*** Data excerpts Section Begins ***
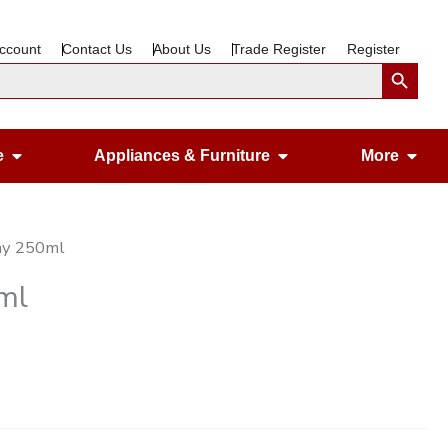
ccount
Contact Us
About Us
Trade Register
Register
Search Button
Open Gardening & Leisure
Open Appliances &
Ope
e
Appliances & Furniture
More
any 250ml
ml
*** Data excerpts Section Ends ***
Problem to solve: Rewrite the text read from the material with every "Appliances" swapped for "Kitchenware", changing nothing else. Leave the pictures out.

Reply to the exercise:
ccount
Contact Us
About Us
Trade Register
Register
Search Button
Open Gardening & Leisure
Open Kitchenware &
Ope
e
Kitchenware & Furniture
More
any 250ml
ml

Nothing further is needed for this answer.